The crazy photograph of Hurricane Isaac approaching the Gulf Coast that emerged on the web and went viral, has in fact, turned out to be a fake. The photo was posted on Twitter and retweeted thousands of times and also even used by media outlets during their news coverage.
Bay News 9 meteorologist Josh Linker said of the photoshopped ominous image, "It is a Photoshopped picture of a supercell thunderstorm that seems to pop up with a new foreground every time there is a hurricane threat anywhere."
That photo has in fact been around for quite some time and isn't of Hurricane Isaac at all. A supercell thunderstorm is a thundercloud that forms in the Great Plains when a pocket of vapor-filled hot air rises in the presence of a certain amount of change in wind speed and height.
Tropical storms and hurricanes are less tightly packed and don't appear as photographic as supercells when taken at ground level.
Supercell's are beautifully structured and Chris Walcek a meteorologist at the State University of New York, Albany said to Life's Little Mysteries, "The condensation pattern at cloud base forms a 'belt' or 'wall' appearance as air is lifted and sucked into the swirling storm."

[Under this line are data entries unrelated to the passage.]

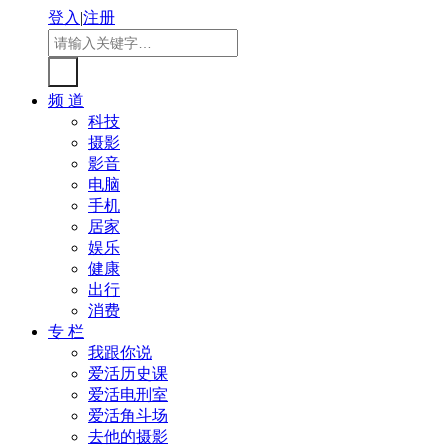
登入
|
注册
频 道
科技
摄影
影音
电脑
手机
居家
娱乐
健康
出行
消费
专 栏
我跟你说
爱活历史课
爱活电刑室
爱活角斗场
去他的摄影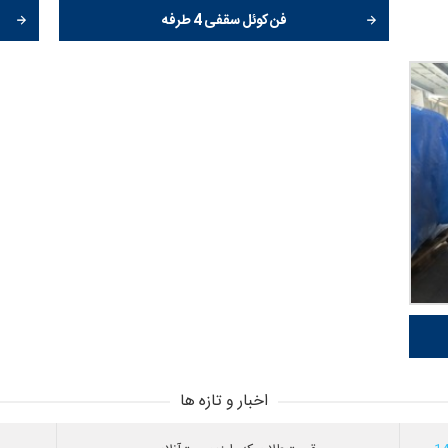
فن کوئل سقفی 4 طرفه
اخبار و تازه ها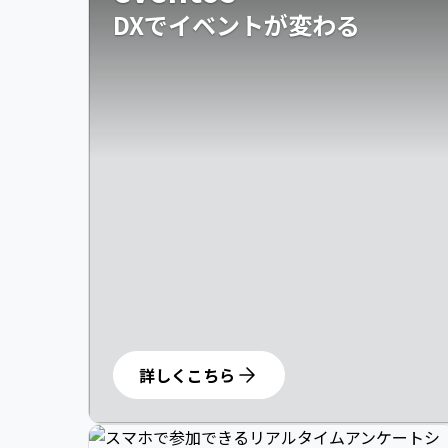
DXでイベントが変わる
詳しくこちら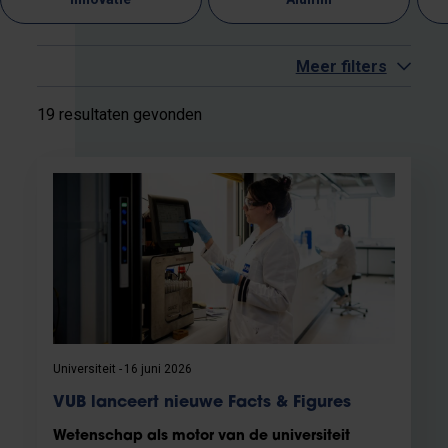
Meer filters
19 resultaten gevonden
Universiteit
16 juni 2026
VUB lanceert nieuwe Facts & Figures
Wetenschap als motor van de universiteit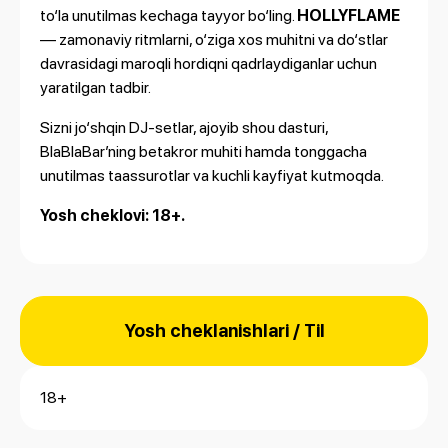
to‘la unutilmas kechaga tayyor bo‘ling.
HOLLYFLAME
— zamonaviy ritmlarni, o‘ziga xos muhitni va do‘stlar
davrasidagi maroqli hordiqni qadrlaydiganlar uchun
yaratilgan tadbir.
Sizni jo‘shqin DJ-setlar, ajoyib shou dasturi,
BlaBlaBar’ning betakror muhiti hamda tonggacha
unutilmas taassurotlar va kuchli kayfiyat kutmoqda.
Yosh cheklovi: 18+.
Yosh cheklanishlari / Til
18+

Similarly, a fake of last August's Hurricane Irene went viral on the web, which was also of a supercell thunderstorm, photoshopped onto a Florida beach. Same goes for fakes of Hurricane Katrina making landfall.
It was unclear where the photo originated and who linked it to Tropical Isaac, but since the photo was leaked, over 3,000 people have retweeted it since Saturday.